A: Banco do Brasil has been increasingly doing this sort of partnership to have the ability to run companies more like private companies do. It’s what happened in insurance with Mapfre and with Votorantim in investment banking. As a state-held company, Banco do Brasil has very strict protocols when contracting services; it’s a complicated process and takes a long time. It’s very natural that it would look for this type of partnership in the credit card business as well. For BB Elo, it allows it to manage the issuing business in a more private-like environment, and for Cielo it adds a complementary line of business to its other services.

“For BB Elo, it allows it to manage the issuing business in a more private-like environment, and for Cielo it adds a complementary line of business”

Q: At what stage was Lefosse retained?

A: We first started working on the transaction in March, 2014. The negotiations kind of stopped in mid-May-June for commercial reasons, and resumed around November. A lot of the economic terms had been defined, they were pretty advanced prior to our involvement.

 

Q: Why was Lefosse selected for the mandate?

A: It’s a very strategic deal in a very particular industry; the credit card business is very complicated. There are not many lawyers with expertise in this segment – I happen to be one of them. I did the IPOs of all the credit card acquirers and was contacted directly; there was no beauty contest. I did Cielo’s joint venture with American Express; I did its IPO and bond issuance. These were two listed entities, this was right up my ally. We were co-counsel in the transaction alongside a team from Barbosa, Müssnich & Aragão led by Francisco Müssnich.

 

Q: What was unique about this transaction?

A: This was a deal that was made possible because of changes in the Brazilian industry with the implementation of new regulation. The credit card industry was unregulated until last year. The new regulation made the interconnections between the different actors more clear – it gave Banco do Brasil the framework to form this joint venture. It’s a highly new deal into a recently regulated industry.

 

Q: What brought about the new regulation?
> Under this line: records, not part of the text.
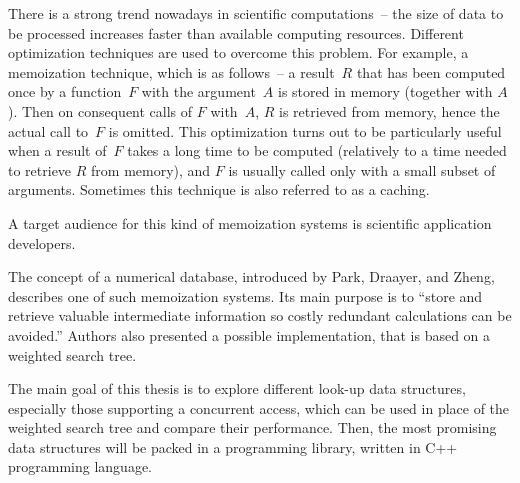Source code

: 
There is a strong trend nowadays in scientific computations~-- the size of data to be processed increases faster than available computing resources. Different optimization techniques are used to overcome this problem. For example, a memoization technique, which is as follows~-- a result~$R$ that has been computed once by a function~$F$ with the argument~$A$ is stored in memory (together with $A$). Then on consequent calls of $F$ with~$A$, $R$ is retrieved from memory, hence the actual call to~$F$ is omitted. This optimization turns out to be particularly useful when a result of~$F$ takes a long time to be computed (relatively to a time needed to retrieve $R$ from memory), and $F$ is usually called only with a small subset of arguments. Sometimes this technique is also referred to as a caching.

A target audience for this kind of memoization systems is scientific application developers.

The concept of a numerical database, introduced by Park, Draayer, and Zheng\cite{park90}, describes one of such memoization systems. Its main purpose is to ``store and retrieve valuable intermediate information so costly redundant calculations can be avoided.'' Authors also presented a possible implementation, that is based on a weighted search tree.

The main goal of this thesis is to explore different look-up data structures, especially those supporting a concurrent access, which can be used in place of the weighted search tree and compare their performance. Then, the most promising data structures will be packed in a programming library, written in C++ programming language.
A: The Central Bank wants to have supervisory authority over all the systems of payment. The credit card industry as an unregulated business is something they were looking into, to set the parameters, from a supervisory and financial health viewpoint. On doing that, they created the opportunity for certain banks like Banco do Brasil. The Central Bank had been reviewing, studying and analyzing the credit card industry for about 10 years. Credit card issuers will now be subject to similar oversight as banks, with minimal capital requirements, submission of monthly balance sheets to the Central Bank which may audit, request additional information or a capital increase. At the end of the day its better for the consumer and the merchants to be more secure and connected to the banking industry. It’s just a natural development following the Central Bank’s creation of the Brazilian Payment System over 10 years ago.

 

Q: What other transactions could this deal precipitate?

A: I think the expectation is that other banks will join this joint venture. It may be easier for banks to join the JV rather than pursue similar deals on their own, depending on the scale of the business. It could be onerous for each bank to maintain the complicated structure independently, depending on which cards they issue.